**Cosa farai**:
Come prosegue l'articolo sul caccia abbattuto a Mori nel 1944? Scrivine il seguito, ripartendo subito dopo l'ultima frase.

Dalle campagne di Mori riemerge il caccia abbattuto nel 1944 (FOTO): “I resti saranno spediti ai discendenti del pilota 26enne che morì nello schianto”
Nel 1944 un caccia P-47D Thunderbolt statunitense venne abbattuto nei cieli della Vallagarina, nell’impatto morì il pilota 26enne, Eugene Francis Smith. Ora un gruppo di ricercatori ha scoperto il luogo dove è precipitato: “Una parente vive in Minnesota, le spediremo alcuni frammenti del velivolo”

MORI. È la mattina del 10 dicembre 1944 quando il rombo di un caccia americano squarcia i cieli della Vallagarina. Si tratta di un P-47D Thunderbolt statunitense che è decollato da Grosseto per bombardare la linea ferroviaria nei pressi degli scali merce di Mori, Marco e Rovereto.
La contraerea tedesca posizionata a Ravazzone però è allerta e colpisce il velivolo del 66esimo Fighters Squadron che si schianta alle Coe di Sano, poco distante della frazione di Mori. Il pilota 26enne, Eugene Francis Smith, aveva tentato un disperato atterraggio d’emergenza ma l’impatto fu violentissimo e purtroppo non gli lasciò scampo.
Questa era una delle piccole-grandi storie legate alla Seconda guerra mondiale che nel corso del tempo rischiava di perdersi. Eppure, a distanza di quasi ottant’anni, alcuni ricercatori arcensi dell’associazione culturale Benàch e degli Archeologi dell’Aria, Giacomo Zanetti, Luca Paruca Santoni e Gabriele Gobbi coadiuvati da Sergio Leonardi e Ben Appleby, sono riusciti a trovare l’esatto luogo d’impatto portando alla luce molti frammenti dell’aereo.
La scoperta è frutto di un meticoloso lavoro portato avanti dal gruppo di ricercatori che hanno coinvolto anche Fabio Manfredi, Franco Villa e Rita Depretto. La testimone chiave però è stata l’89enne Virginia “Gina” Bona di Mori, che il 10 dicembre 1944 era presente quando il caccia precipitò. “È stata proprio lei ha raccontarmi con dovizia di particolari quei momenti drammatici”, precisa Giacomo Zanetti.
Nel 1944 Gina aveva appena 9 anni e viveva assieme ai genitori e al fratello Mario nella casa che ospitava anche bar Roma, proprio nel centro di Mori. A gestire il bar era la madre, Teresa, una donna energica e molto colta che parlava in modo fluente il tedesco. L’8 dicembre 1944 il paese lagarino venne colpito da un bombardamento degli Alleati. Una delle bombe cadde di fronte all’abitazione di Gina danneggiandola pesantemente. Fortunatamente la famiglia si era salvata anche grazie alla dritta ricevuta da un soldato della Wehrmacht che frequentava il bar: il militare infatti aveva rivelato che qualche giorno prima il paese era era stato oggetto di una ricognizione fotografica aerea. Ergo un nuovo bombardamento era più che probabile.

**Dati forniti**:
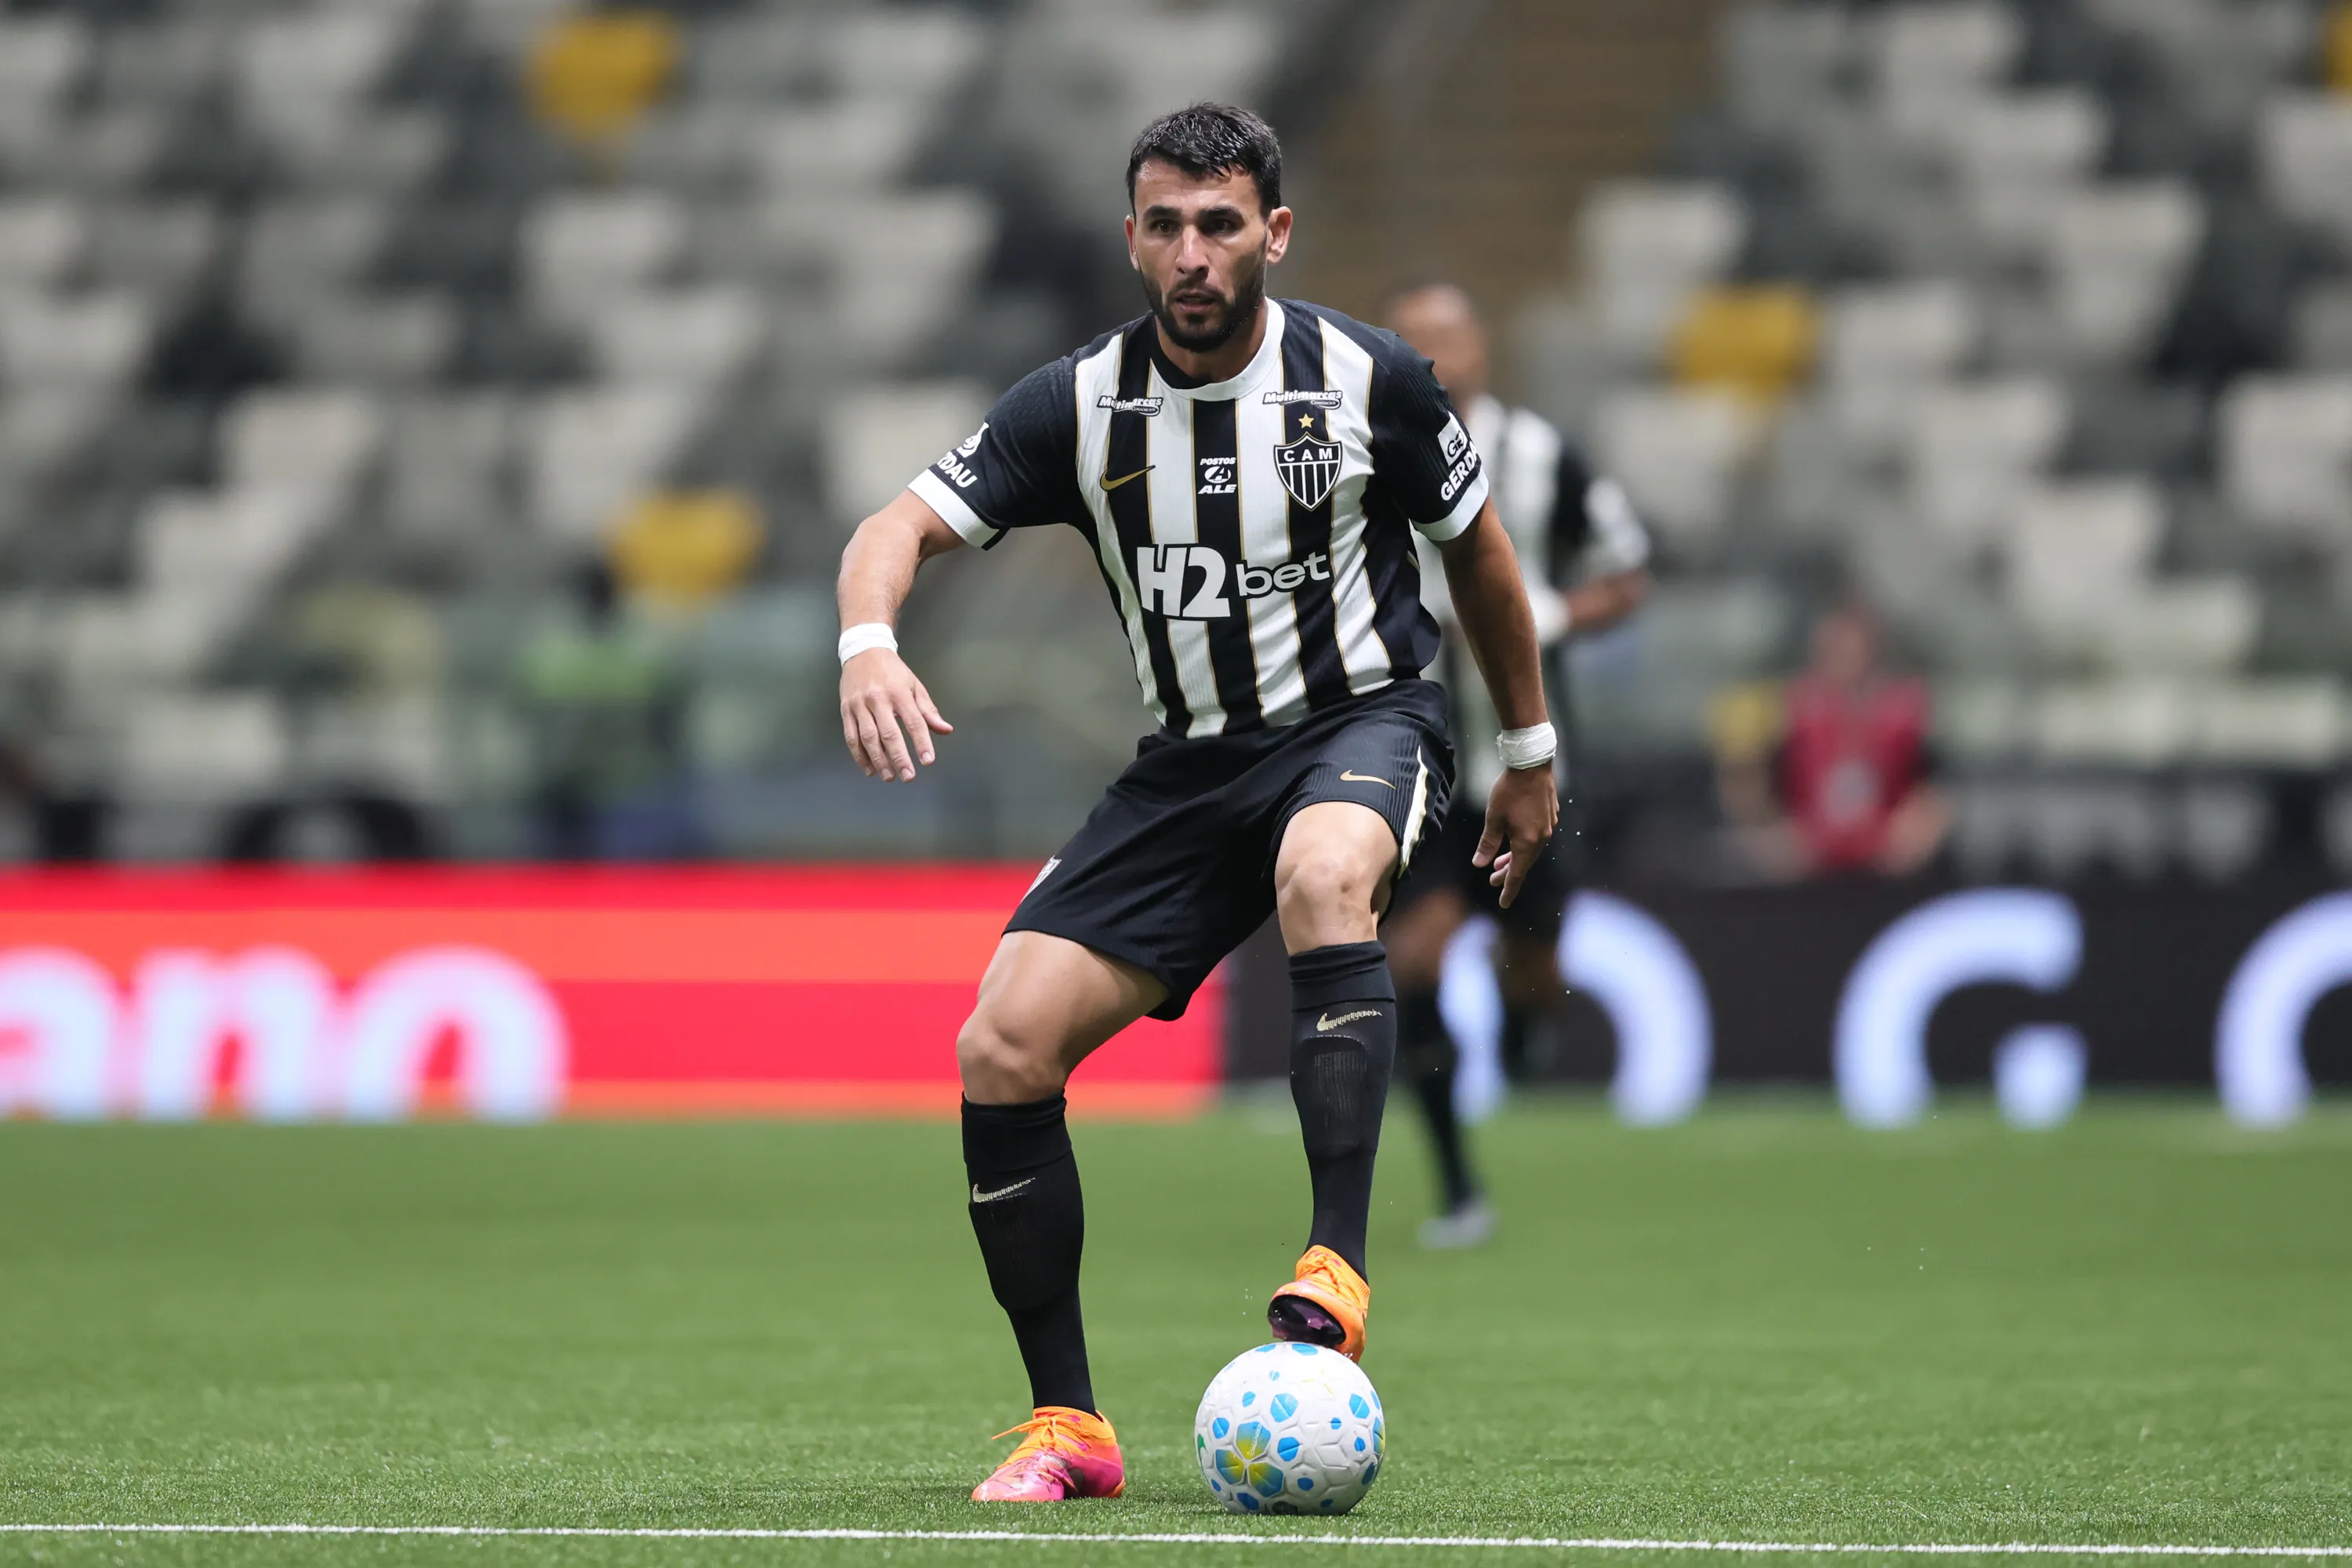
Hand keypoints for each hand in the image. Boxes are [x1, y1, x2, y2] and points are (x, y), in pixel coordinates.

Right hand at [840, 648, 951, 780]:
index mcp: (899, 693)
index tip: (928, 760)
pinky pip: (851, 737)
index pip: (913, 721)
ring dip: (878, 760)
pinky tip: (869, 768)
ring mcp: (859, 705)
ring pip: (868, 738)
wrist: (863, 651)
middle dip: (899, 757)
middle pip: (889, 733)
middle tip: (908, 776)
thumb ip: (928, 711)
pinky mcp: (846, 710)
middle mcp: (878, 699)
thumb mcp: (914, 685)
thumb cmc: (892, 671)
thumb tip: (946, 730)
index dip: (921, 742)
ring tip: (889, 776)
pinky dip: (859, 755)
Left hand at [1472, 765, 1557, 908]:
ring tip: (1499, 863)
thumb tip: (1479, 864)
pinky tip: (1513, 841)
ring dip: (1514, 858)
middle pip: (1524, 863)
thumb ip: (1487, 843)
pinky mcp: (1549, 815)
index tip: (1502, 903)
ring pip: (1530, 850)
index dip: (1508, 889)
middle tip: (1492, 880)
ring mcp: (1548, 826)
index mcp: (1528, 842)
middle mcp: (1542, 838)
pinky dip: (1523, 844)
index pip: (1517, 874)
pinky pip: (1535, 838)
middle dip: (1508, 873)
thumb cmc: (1510, 791)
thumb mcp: (1493, 818)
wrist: (1532, 764)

**Risposta all'esercizio**:
Così la famiglia decise di trasferirsi a Sano da alcuni cugini. Due giorni dopo lo stormo del 66esimo Fighters Squadron era in volo per bombardare la ferrovia, con loro il pilota 26enne, Eugene Francis Smith, che verrà abbattuto dalla contraerea tedesca. In paese si sparse subito la voce dell’aereo precipitato. Gina, assieme ad altri curiosi, si incamminò verso Sano scoprendo che il caccia statunitense era caduto proprio nell’appezzamento coltivato da suo padre. Per la cronaca la ferrovia venne comunque colpita e danneggiata in diversi punti.
Come già detto, a distanza di quasi ottant’anni, una squadra di ricercatori ha individuato il punto dove cadde l’aereo. “Abbiamo recuperato numerosi pezzetti di alluminio avio, profili rivettati, bulloni e rondelle – spiega il ricercatore – alcuni di questi resti avevano ancora dei codici identificativi e quindi sono stati opportunamente identificati con il supporto degli Archeologi dell’Aria di Ferrara”. La storia però non finisce qui. Perché gli stessi ricercatori, grazie all’aiuto del mantovano Claudio Mischi, hanno rintracciato Pamela, figliastra del pilota 26enne che morì a Sano. “Vive nel Minnesota, si tratta della figlia nata dal secondo matrimonio della moglie di Eugene e abbiamo deciso di inviarle alcuni dei pezzi recuperati”, conclude Zanetti che in futuro non esclude di produrre un libretto dedicato a questa vicenda.